I tried to make it so that when you press the run file button the program will run the currently opened file instead of creating a new file dialog which asks you to select a file to run. However, I ran into a problem doing this.

This is my code so far:

# Imports
from tkinter import *
from tkinter import filedialog


# Window
root = Tk()
root.geometry("{0}x{1}+0+0".format(root.winfo_screenwidth(), root.winfo_screenheight()))


# Global OpenStatusName - used for finding name and status of opened file and use it for saving file and etc
global OpenFileStatusName
OpenFileStatusName = False


# Open File Function
def OpenFile(*args):
    # Ask user for which file they want to open
    FilePath = filedialog.askopenfilename(initialdir="C:/gui/", title="Open a File", filetypes=(("All Files", "*.*"), ("Text Files", "*.txt"), ("HTML Files", "*.html"), ("CSS Files", "*.css"),("JavaScript Files", "*.js"), ("Python Files", "*.py")))
    
    # Check to see if there is a file opened, then find the name and status of the file and use it in code for other things like saving a file and accessing it later
    if FilePath:
        global OpenFileStatusName
        OpenFileStatusName = FilePath
    
    # Delete Any Previous Text from the TextBox
    TextBox.delete("1.0", END)
    
    # Open File and Insert File Content into Editor
    FilePath = open(FilePath, 'r')
    FileContent = FilePath.read()
    TextBox.insert(END, FileContent)
    FilePath.close()


# Run Python Menu Options
def RunPythonFile():
    OpenFileToRun = filedialog.askopenfile(mode="r", title="Select Python File to Run")
    exec(OpenFileToRun.read())


# Main Frame for Placing the Text Box
MainFrame = Frame(root)
MainFrame.pack()
● ● ●
* **Prompt 1**:
Using the tkinter post above, answer each question briefly:
(a) Which initial directory does the open-file dialog in OpenFile start in?
(b) What value does OpenFileStatusName hold before any file is opened?
(c) What title does the dialog in RunPythonFile show?
* **Prompt 2**: Can you copy from the tkinter post the stretch from "FilePath.close()" through "MainFrame = Frame(root)", keeping every character unchanged?

* **Dataset rows**:
● ● ●
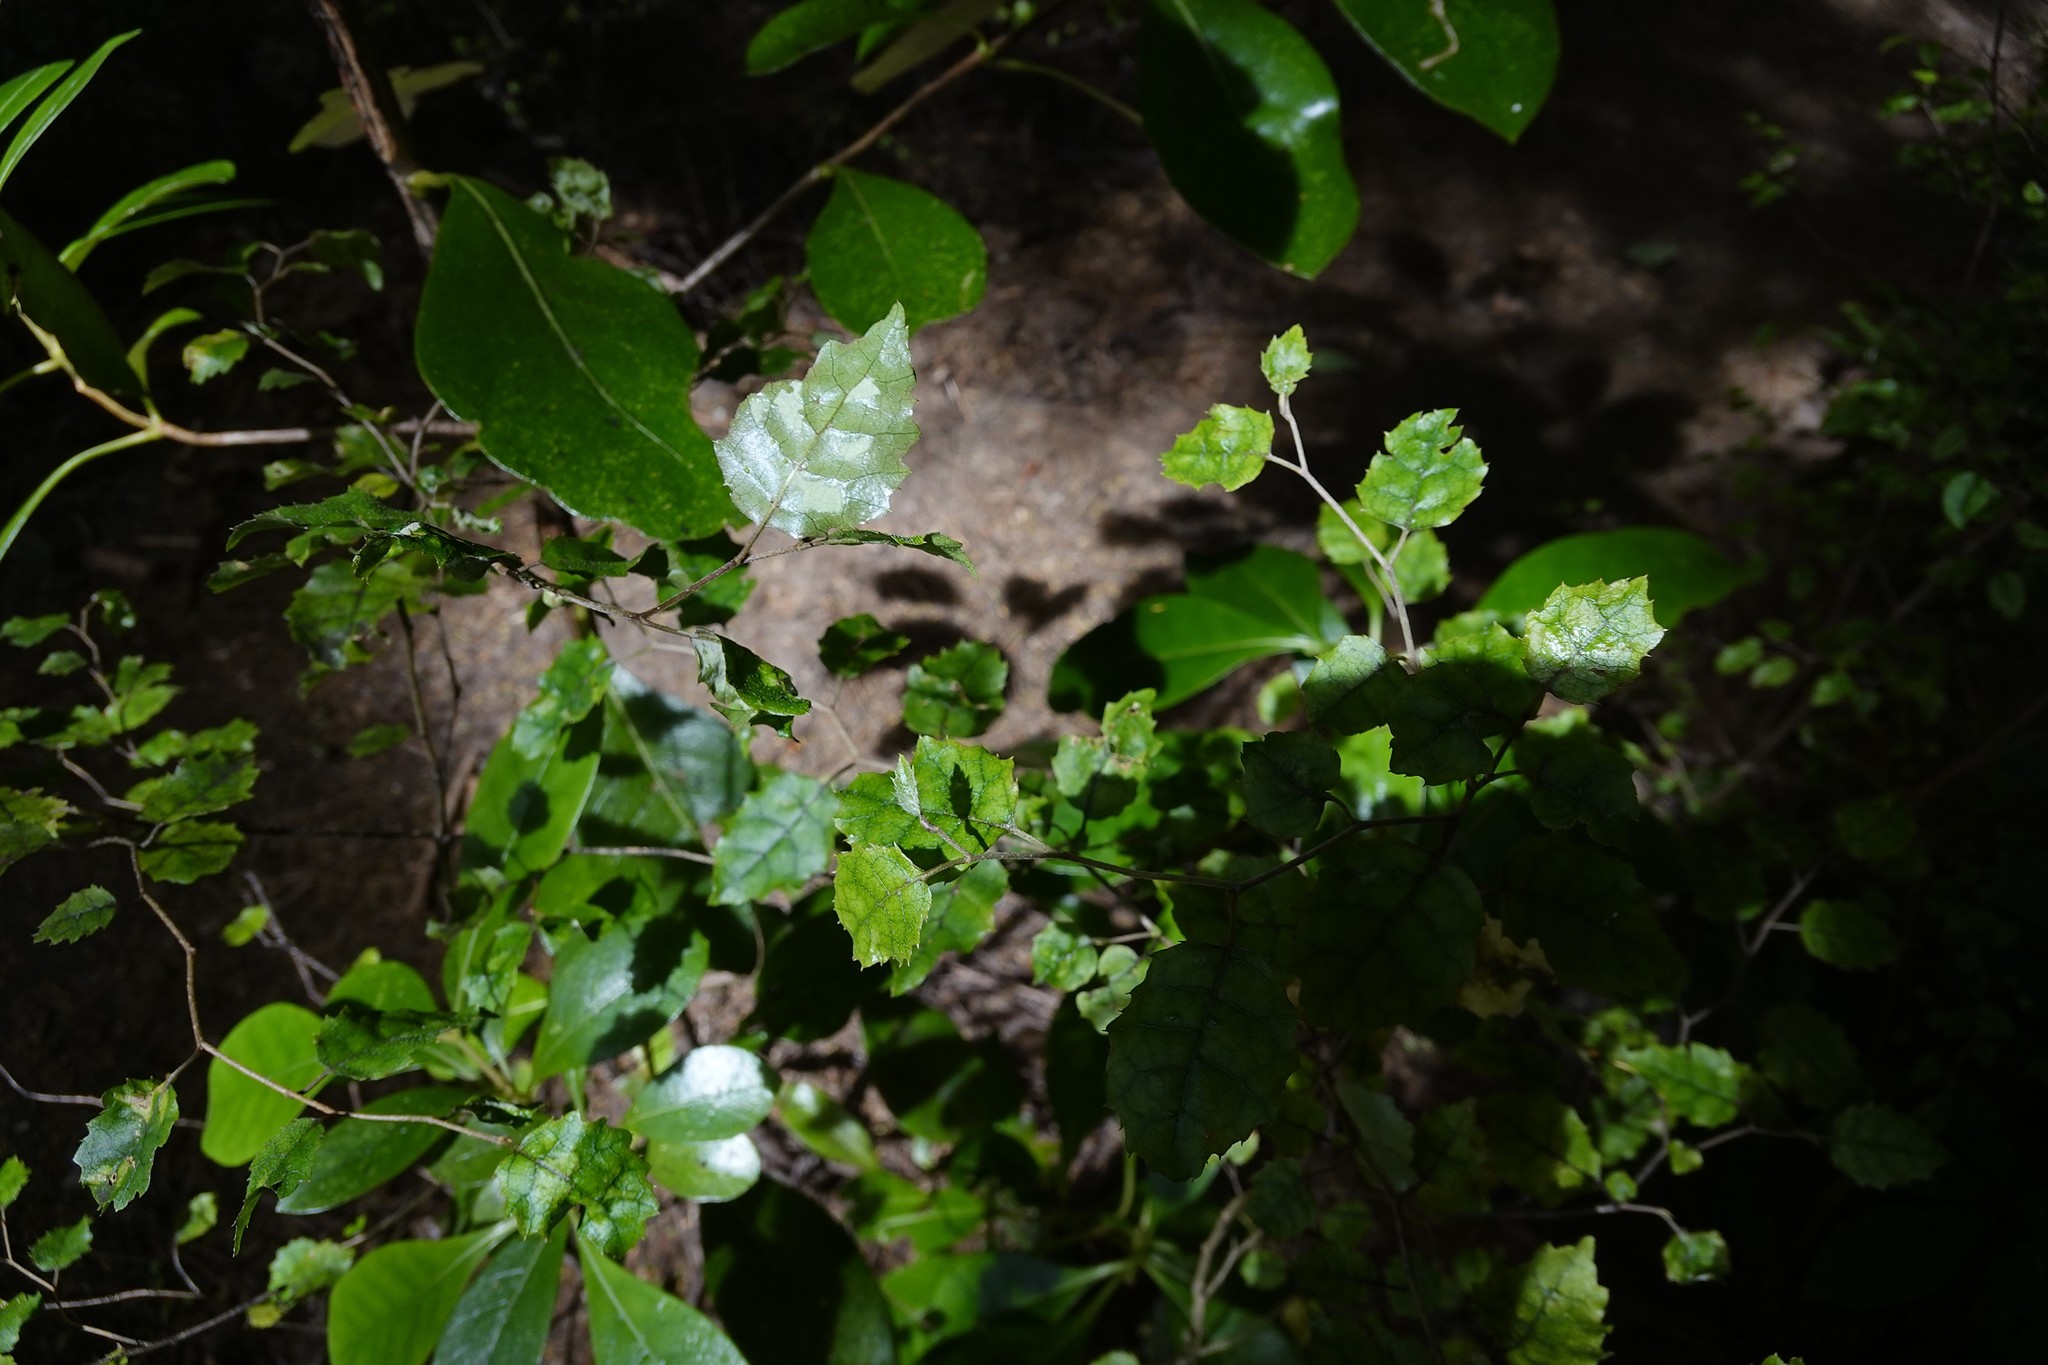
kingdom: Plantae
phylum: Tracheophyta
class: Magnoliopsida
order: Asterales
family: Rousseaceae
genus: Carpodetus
● ● ●
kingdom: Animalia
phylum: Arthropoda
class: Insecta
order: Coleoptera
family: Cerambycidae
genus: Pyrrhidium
● ● ●
* **Exercise result 1**:
(a) C:/gui/
(b) False
(c) Select Python File to Run

* **Exercise result 2**:
FilePath.close()


# Run Python Menu Options
def RunPythonFile():
    OpenFileToRun = filedialog.askopenfile(mode="r", title="Select Python File to Run")
    exec(OpenFileToRun.read())


# Main Frame for Placing the Text Box
MainFrame = Frame(root)